Permanent Beta Consultants. Students will work in small groups. In each group, one student will be selected, and the group will have a discussion to determine whether he or she is in Permanent Beta. If they aren’t, how would Permanent Beta improve their life? Afterward, students will agree on a list of “Rules for Permanent Beta Thinking.”
Dr. Know-It-All. An improv game in which three students sit in front of the class and answer questions by taking turns answering a word at a time. The students must mirror each other's actions completely. This game will demonstrate the surprising and creative outcomes of always starting.

Take-Home Assignments

Student Blog.
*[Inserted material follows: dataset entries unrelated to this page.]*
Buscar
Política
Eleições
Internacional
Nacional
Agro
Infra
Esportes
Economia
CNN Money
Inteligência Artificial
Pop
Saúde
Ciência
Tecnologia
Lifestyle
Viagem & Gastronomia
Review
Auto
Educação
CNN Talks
Invite students to create a public blog in which they will regularly write at least 750 words, reflecting on the ideas introduced in class. This exercise will improve their recall of concepts and help them get in the habit of learning by doing.
Business Analysis. An individual or group project, students will research a stagnant or failed company to uncover the strategic mistakes made. You can prepare a list of companies to choose from, perhaps having the students bid for their first choice. The students then prepare a paper or presentation of their takeaways and how they can apply those lessons to their career.